◆ **Passage provided**
# # #

Menu
  • Solutions
  • Resources
  • Pricing
  • Buy Credits

Understanding Creative Commons for Researchers

Posted by Jonathan Bailey on Sep 4, 2014 9:30:00 AM

The role of intellectual property in research has long been a divisive issue. Whether it’s questions of who owns patents based upon academic research or who holds the copyright in the research itself, researchers have often dealt with clashes between ideals about furthering knowledge in a field and the economic realities about funding and publishing research.

However, as the open access movement has grown, copyright has been particularly thrust into the spotlight. This has become especially important as divisions over which copyright license(s) to use have caused rifts among publishers and funders.

iStock_000000283538SmallAt the core of the license debates is Creative Commons, a non-profit organization that, despite 13 years of life, is just in recent years starting to have a major impact on research and research publishing.

As such, it’s worth taking a look at the Creative Commons Organization, its licenses and why interest in it has grown.


The Creative Commons Organization

The Creative Commons Organization was founded in 2001 from a grant by the Center for the Study of the Public Domain at Duke University. The goal of the organization was to address what they saw as a serious problem with copyright, namely that it was very difficult for a willing creator to grant others blanket permission to use his work.

# # #

◆ **Recorded information**

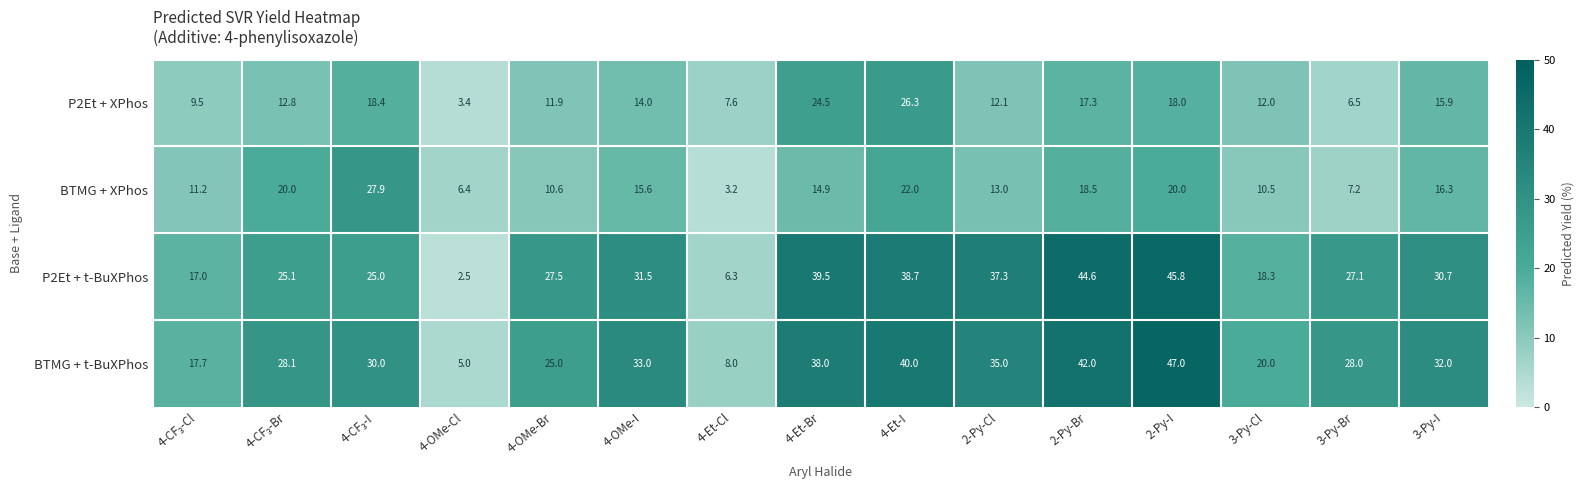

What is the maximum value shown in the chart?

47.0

# # #

◆ **Aim of the exercise**
Carry on the post about Creative Commons for researchers, starting right after its last sentence.

◆ **Answer area**
In this regard, Creative Commons was patterned after the already-prominent open source movement, which created licenses for software code that encouraged sharing, modification and open access to computer software. However, where open source licenses were ideal for software applications, Creative Commons was intended to work for other types of creative works, including text, images, audio and video.

Creative Commons aimed to achieve this through a series of licenses from which a creator could choose. Others who wanted to legally use the work could search for works under an appropriate license and take the license as a blanket permission. The creator and the user never had to interact.

Since the initial licenses in 2002, the Creative Commons Organization has overhauled them three different times, releasing version 4.0 in November 2013. In 2005, Creative Commons began an initiative to push the use of CC licenses in science and publishing, an effort that continues to grow today.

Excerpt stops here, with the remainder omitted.